Methods Used to Complete Investigation
In the illustrated experiment, galvanized tacks contain zinc, which protects them from corrosion. Iodine solution was added so that zinc could react with iodine in a redox reaction, which entailed oxidation of zinc and reduction of iodine. The color change from dark-purple-violet to pale-yellow solution indicates the occurrence of a redox reaction. Household bleach contains hypochlorite anion that reverses the redox; hence, restoring the color of iodine to dark-purple-violet. Vinegar solution represented an acidic solution that enhances the solubility of zinc hydroxide.
Summary of Results
During the experiment, it was evident that the color of iodine changed from dark-purple-violet to pale-yellow indicating that zinc reacted with iodine solution. The chemical equation for the reaction is:-
Zn (s) + I2 (aq) → Zn2+ (aq) + 2I– (aq)
(Dark-purple-violet solution) (Pale-yellow solution)

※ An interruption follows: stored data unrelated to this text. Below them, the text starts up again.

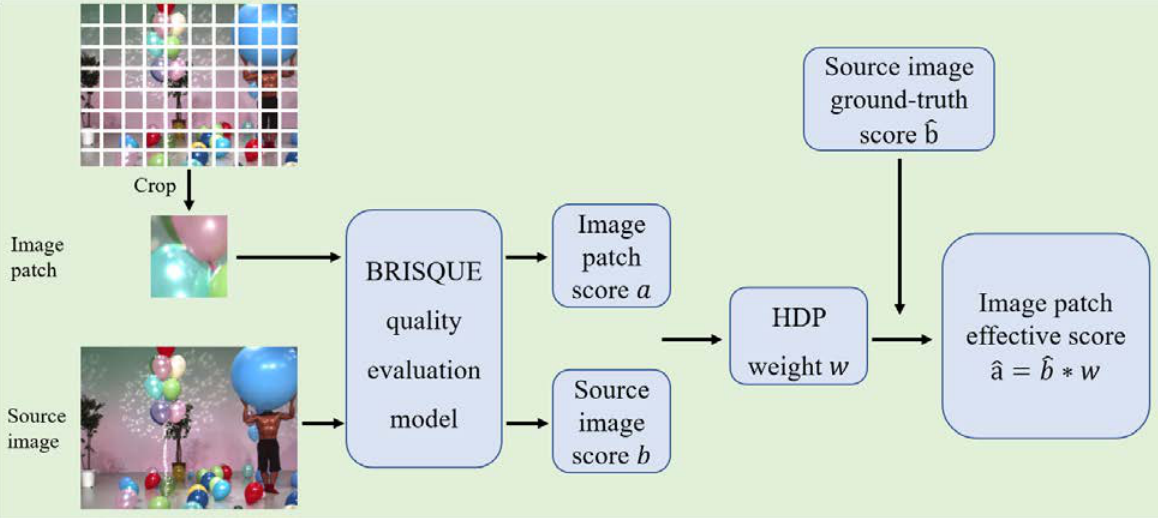
Figure 4. Heterogeneous distortion perception module.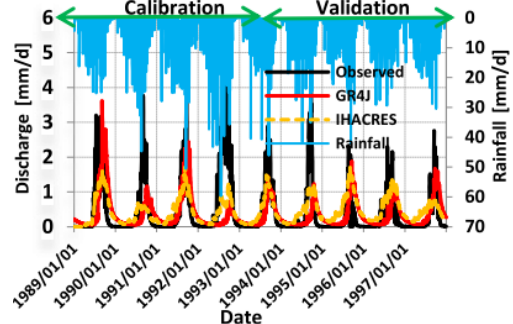
Figure 3. Models observed and simulated discharge between 1988 and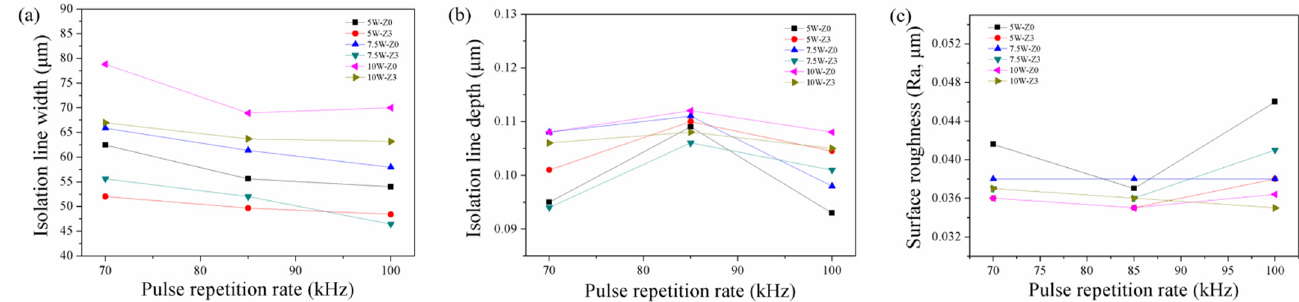
Figure 3. Relationship between the pulse repetition rate and ( a ) isolation line width, ( b ) isolation line depth, ( c ) surface roughness of PC within the isolation line.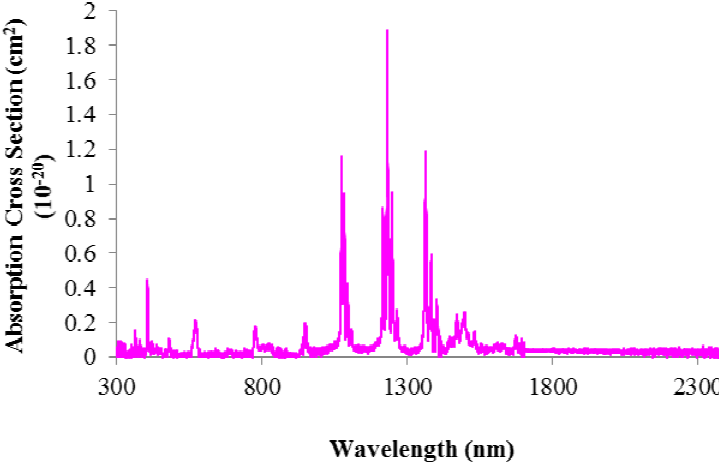
Figure 39. Absorption cross-section as a function of wavelength for a hydrothermally-grown Sm 3+ :LuAG crystal at 298 K.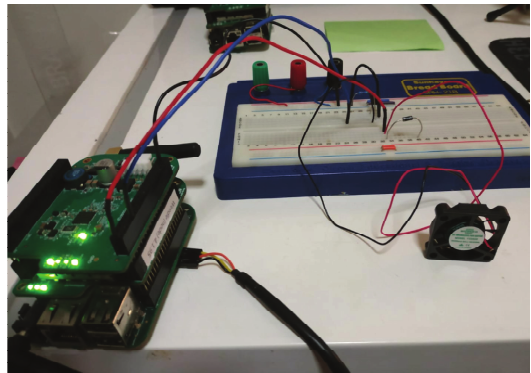
Figure 2. Implementation using Itron Riva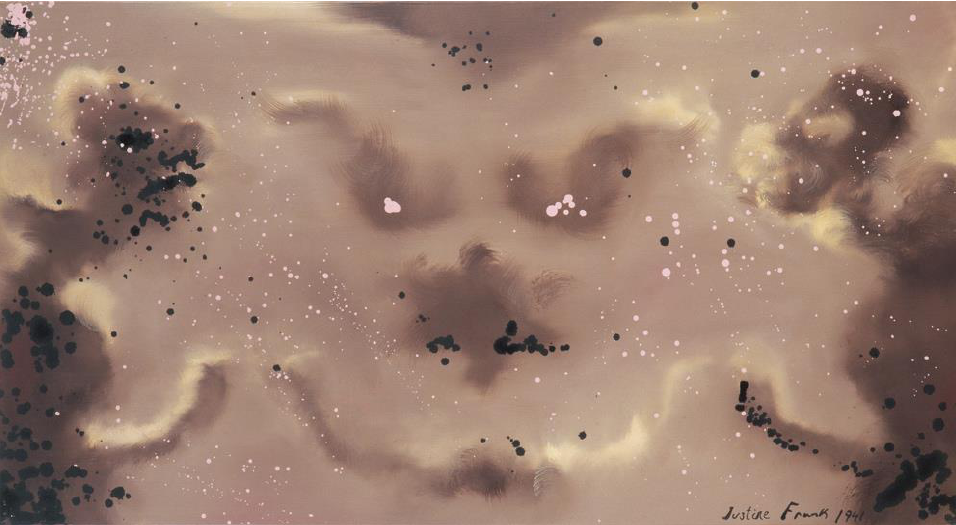
Figure 26. Justine Frank, Heaven Manure , 1941, oil on canvas, 60 × 110 cm. Courtesy of the artist.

Hypochlorite anion oxidized iodide anion into iodine leading to the restoration of the dark-purple-violet color (Kaiho, 2015).
2ClO– (aq) + 2H+ (aq) + 2I– (aq) → Cl2 (aq) + H2O (I) + I2 (aq)
Zinc cations react with water to form zinc hydroxide, which is insoluble in water.
Zn2+ (aq) + H2O → (l) Zn(OH)2 (s)
The addition of acetic acid dissolved the clumps formed leading to the formation of the dark-purple-violet solution, which resembles iodine solution.
Zn(OH)2 (aq) + 2CH3-CO2H (aq) → Zn2+ (aq) + 2H2O (l) + 2CH3– CO2– (aq)
Overall, the above chemical equations illustrate the reduction of iodine by zinc and the oxidation of iodide anion by hypochlorite anion.
Significance of Findings
The findings of the experiment are significant because they illustrate how electrons transfer from one substance to another during chemical reactions. The results reinforce the concepts of electronegativity, electropositivity, reduction, and oxidation. Zinc is electropositive because it easily loses its two valence electrons while iodine is electronegative because it easily gains an electron. Essentially, zinc loses a reducing agent because it donates two electrons to iodine hence reducing its net positive charge while iodine is an oxidizing agent because it gains electrons from zinc hence increasing its net positive charge (Joule & Mills, 2009). The experimental errors that might have negatively influenced the findings are the amounts of iodine solution, hypochlorite solution, and acetic acid.
References
Joule, A., & Mills, K. (2009). Heterocyclic chemistry. Hoboken: John Wiley & Sons.
Kaiho, T. (2015). Iodine chemistry and applications. New York: John Wiley & Sons.
Rosa, A., Alvarez-Parrilla, E., & González-Aguilar, A. (2009). Fruit and vegetable phytochemicals: Chemistry, nutritional value, and stability. Iowa: Wiley-Blackwell.
Snyder, C. (2007). The Extraordinary Chemistry of Ordinary Things (4th ed.). New York: John Wiley & Sons.
Sarker, S., & Nahar, L. (2013). Chemistry for pharmacy students: General, organic, and natural product chemistry. New York: John Wiley & Sons.